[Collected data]

*****

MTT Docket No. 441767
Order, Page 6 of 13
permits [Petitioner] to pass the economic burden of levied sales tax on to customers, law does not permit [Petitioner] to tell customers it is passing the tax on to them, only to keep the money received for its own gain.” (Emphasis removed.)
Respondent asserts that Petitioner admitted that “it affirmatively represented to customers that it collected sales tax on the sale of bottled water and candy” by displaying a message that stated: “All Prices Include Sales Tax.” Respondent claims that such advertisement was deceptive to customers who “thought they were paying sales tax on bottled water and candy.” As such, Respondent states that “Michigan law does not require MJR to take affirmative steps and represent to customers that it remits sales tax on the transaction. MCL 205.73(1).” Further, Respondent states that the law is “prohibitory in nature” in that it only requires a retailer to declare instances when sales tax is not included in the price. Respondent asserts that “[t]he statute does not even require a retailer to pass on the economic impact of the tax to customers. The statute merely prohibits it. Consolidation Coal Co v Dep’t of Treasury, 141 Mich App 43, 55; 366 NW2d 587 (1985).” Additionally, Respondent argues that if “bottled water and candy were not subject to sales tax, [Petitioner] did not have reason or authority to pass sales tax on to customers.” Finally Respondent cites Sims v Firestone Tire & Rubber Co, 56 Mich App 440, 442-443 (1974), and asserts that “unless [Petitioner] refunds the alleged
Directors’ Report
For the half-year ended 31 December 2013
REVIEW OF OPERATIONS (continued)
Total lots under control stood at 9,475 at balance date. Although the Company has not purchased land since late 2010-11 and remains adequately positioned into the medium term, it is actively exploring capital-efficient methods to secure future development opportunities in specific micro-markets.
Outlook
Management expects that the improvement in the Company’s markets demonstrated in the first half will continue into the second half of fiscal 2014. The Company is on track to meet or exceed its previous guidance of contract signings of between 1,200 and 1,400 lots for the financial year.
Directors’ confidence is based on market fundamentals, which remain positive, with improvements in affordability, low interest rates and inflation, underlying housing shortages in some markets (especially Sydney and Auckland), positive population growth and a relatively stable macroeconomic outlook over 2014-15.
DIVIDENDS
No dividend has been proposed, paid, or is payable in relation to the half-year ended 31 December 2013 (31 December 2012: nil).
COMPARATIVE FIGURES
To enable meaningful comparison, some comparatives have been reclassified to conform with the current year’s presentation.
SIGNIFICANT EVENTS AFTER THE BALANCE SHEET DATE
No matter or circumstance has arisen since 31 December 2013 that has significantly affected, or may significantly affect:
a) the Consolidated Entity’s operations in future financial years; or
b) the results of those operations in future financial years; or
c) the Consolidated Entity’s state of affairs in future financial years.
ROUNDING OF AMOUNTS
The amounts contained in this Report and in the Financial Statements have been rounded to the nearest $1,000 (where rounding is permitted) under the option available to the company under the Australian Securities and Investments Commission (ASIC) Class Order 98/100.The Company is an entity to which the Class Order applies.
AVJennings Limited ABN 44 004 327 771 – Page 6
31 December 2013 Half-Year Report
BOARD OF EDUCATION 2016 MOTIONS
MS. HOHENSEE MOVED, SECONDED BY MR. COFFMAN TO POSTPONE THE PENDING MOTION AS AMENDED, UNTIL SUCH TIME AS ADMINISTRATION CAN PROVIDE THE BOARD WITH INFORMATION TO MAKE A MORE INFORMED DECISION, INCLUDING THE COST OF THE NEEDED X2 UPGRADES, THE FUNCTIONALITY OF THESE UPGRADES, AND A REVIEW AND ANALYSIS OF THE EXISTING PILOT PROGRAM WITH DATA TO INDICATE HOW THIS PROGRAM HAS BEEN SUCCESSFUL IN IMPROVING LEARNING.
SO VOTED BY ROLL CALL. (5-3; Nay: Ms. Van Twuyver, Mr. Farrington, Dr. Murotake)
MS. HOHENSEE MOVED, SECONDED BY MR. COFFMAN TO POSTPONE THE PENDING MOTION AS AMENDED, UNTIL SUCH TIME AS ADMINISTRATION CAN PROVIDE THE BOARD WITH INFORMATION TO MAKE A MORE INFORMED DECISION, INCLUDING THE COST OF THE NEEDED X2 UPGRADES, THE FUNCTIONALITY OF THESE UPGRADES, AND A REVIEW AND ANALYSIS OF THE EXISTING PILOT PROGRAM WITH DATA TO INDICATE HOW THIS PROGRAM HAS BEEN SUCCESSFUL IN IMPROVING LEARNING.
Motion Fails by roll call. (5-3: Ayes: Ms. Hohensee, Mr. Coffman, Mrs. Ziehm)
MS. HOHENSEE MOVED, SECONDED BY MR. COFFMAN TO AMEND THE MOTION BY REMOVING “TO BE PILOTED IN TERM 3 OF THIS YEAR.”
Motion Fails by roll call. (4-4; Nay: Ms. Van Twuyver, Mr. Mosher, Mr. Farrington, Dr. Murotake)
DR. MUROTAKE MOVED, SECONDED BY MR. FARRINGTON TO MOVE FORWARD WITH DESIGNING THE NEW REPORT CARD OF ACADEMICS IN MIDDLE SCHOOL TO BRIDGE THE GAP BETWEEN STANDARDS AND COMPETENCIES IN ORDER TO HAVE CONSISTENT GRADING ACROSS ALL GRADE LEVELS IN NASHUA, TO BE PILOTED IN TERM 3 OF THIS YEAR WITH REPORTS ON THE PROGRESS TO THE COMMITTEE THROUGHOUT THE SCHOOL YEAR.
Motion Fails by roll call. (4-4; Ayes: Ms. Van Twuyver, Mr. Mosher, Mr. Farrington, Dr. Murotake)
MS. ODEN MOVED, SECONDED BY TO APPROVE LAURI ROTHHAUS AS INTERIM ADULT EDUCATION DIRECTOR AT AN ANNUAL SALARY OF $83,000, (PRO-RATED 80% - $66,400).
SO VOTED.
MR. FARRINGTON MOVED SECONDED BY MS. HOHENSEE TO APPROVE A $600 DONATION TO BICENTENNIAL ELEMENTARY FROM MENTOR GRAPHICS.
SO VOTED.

*****

**What is needed**
Every entry above must be reproduced word for word.

**Exercise response**
MTT Docket No. 441767
Order, Page 6 of 13
permits [Petitioner] to pass the economic burden of levied sales tax on to customers, law does not permit [Petitioner] to tell customers it is passing the tax on to them, only to keep the money received for its own gain.” (Emphasis removed.)
Respondent asserts that Petitioner admitted that “it affirmatively represented to customers that it collected sales tax on the sale of bottled water and candy” by displaying a message that stated: “All Prices Include Sales Tax.” Respondent claims that such advertisement was deceptive to customers who “thought they were paying sales tax on bottled water and candy.” As such, Respondent states that “Michigan law does not require MJR to take affirmative steps and represent to customers that it remits sales tax on the transaction. MCL 205.73(1).” Further, Respondent states that the law is “prohibitory in nature” in that it only requires a retailer to declare instances when sales tax is not included in the price. Respondent asserts that “[t]he statute does not even require a retailer to pass on the economic impact of the tax to customers. The statute merely prohibits it. Consolidation Coal Co v Dep’t of Treasury, 141 Mich App 43, 55; 366 NW2d 587 (1985).” Additionally, Respondent argues that if “bottled water and candy were not subject to sales tax, [Petitioner] did not have reason or authority to pass sales tax on to customers.” Finally Respondent cites Sims v Firestone Tire & Rubber Co, 56 Mich App 440, 442-443 (1974), and asserts that “unless [Petitioner] refunds the alleged
Directors’ Report
For the half-year ended 31 December 2013
REVIEW OF OPERATIONS (continued)
Total lots under control stood at 9,475 at balance date. Although the Company has not purchased land since late 2010-11 and remains adequately positioned into the medium term, it is actively exploring capital-efficient methods to secure future development opportunities in specific micro-markets.
Outlook
Management expects that the improvement in the Company’s markets demonstrated in the first half will continue into the second half of fiscal 2014. The Company is on track to meet or exceed its previous guidance of contract signings of between 1,200 and 1,400 lots for the financial year.
Directors’ confidence is based on market fundamentals, which remain positive, with improvements in affordability, low interest rates and inflation, underlying housing shortages in some markets (especially Sydney and Auckland), positive population growth and a relatively stable macroeconomic outlook over 2014-15.
DIVIDENDS
No dividend has been proposed, paid, or is payable in relation to the half-year ended 31 December 2013 (31 December 2012: nil).
COMPARATIVE FIGURES
To enable meaningful comparison, some comparatives have been reclassified to conform with the current year’s presentation.
SIGNIFICANT EVENTS AFTER THE BALANCE SHEET DATE
No matter or circumstance has arisen since 31 December 2013 that has significantly affected, or may significantly affect:
a) the Consolidated Entity’s operations in future financial years; or
b) the results of those operations in future financial years; or
c) the Consolidated Entity’s state of affairs in future financial years.
ROUNDING OF AMOUNTS
The amounts contained in this Report and in the Financial Statements have been rounded to the nearest $1,000 (where rounding is permitted) under the option available to the company under the Australian Securities and Investments Commission (ASIC) Class Order 98/100.The Company is an entity to which the Class Order applies.
AVJennings Limited ABN 44 004 327 771 – Page 6
31 December 2013 Half-Year Report
BOARD OF EDUCATION 2016 MOTIONS
MS. HOHENSEE MOVED, SECONDED BY MR. COFFMAN TO POSTPONE THE PENDING MOTION AS AMENDED, UNTIL SUCH TIME AS ADMINISTRATION CAN PROVIDE THE BOARD WITH INFORMATION TO MAKE A MORE INFORMED DECISION, INCLUDING THE COST OF THE NEEDED X2 UPGRADES, THE FUNCTIONALITY OF THESE UPGRADES, AND A REVIEW AND ANALYSIS OF THE EXISTING PILOT PROGRAM WITH DATA TO INDICATE HOW THIS PROGRAM HAS BEEN SUCCESSFUL IN IMPROVING LEARNING.
SO VOTED BY ROLL CALL. (5-3; Nay: Ms. Van Twuyver, Mr. Farrington, Dr. Murotake)
MS. HOHENSEE MOVED, SECONDED BY MR. COFFMAN TO POSTPONE THE PENDING MOTION AS AMENDED, UNTIL SUCH TIME AS ADMINISTRATION CAN PROVIDE THE BOARD WITH INFORMATION TO MAKE A MORE INFORMED DECISION, INCLUDING THE COST OF THE NEEDED X2 UPGRADES, THE FUNCTIONALITY OF THESE UPGRADES, AND A REVIEW AND ANALYSIS OF THE EXISTING PILOT PROGRAM WITH DATA TO INDICATE HOW THIS PROGRAM HAS BEEN SUCCESSFUL IN IMPROVING LEARNING.
Motion Fails by roll call. (5-3: Ayes: Ms. Hohensee, Mr. Coffman, Mrs. Ziehm)
MS. HOHENSEE MOVED, SECONDED BY MR. COFFMAN TO AMEND THE MOTION BY REMOVING “TO BE PILOTED IN TERM 3 OF THIS YEAR.”
Motion Fails by roll call. (4-4; Nay: Ms. Van Twuyver, Mr. Mosher, Mr. Farrington, Dr. Murotake)
DR. MUROTAKE MOVED, SECONDED BY MR. FARRINGTON TO MOVE FORWARD WITH DESIGNING THE NEW REPORT CARD OF ACADEMICS IN MIDDLE SCHOOL TO BRIDGE THE GAP BETWEEN STANDARDS AND COMPETENCIES IN ORDER TO HAVE CONSISTENT GRADING ACROSS ALL GRADE LEVELS IN NASHUA, TO BE PILOTED IN TERM 3 OF THIS YEAR WITH REPORTS ON THE PROGRESS TO THE COMMITTEE THROUGHOUT THE SCHOOL YEAR.
Motion Fails by roll call. (4-4; Ayes: Ms. Van Twuyver, Mr. Mosher, Mr. Farrington, Dr. Murotake)
MS. ODEN MOVED, SECONDED BY TO APPROVE LAURI ROTHHAUS AS INTERIM ADULT EDUCATION DIRECTOR AT AN ANNUAL SALARY OF $83,000, (PRO-RATED 80% - $66,400).
SO VOTED.
MR. FARRINGTON MOVED SECONDED BY MS. HOHENSEE TO APPROVE A $600 DONATION TO BICENTENNIAL ELEMENTARY FROM MENTOR GRAPHICS.
SO VOTED.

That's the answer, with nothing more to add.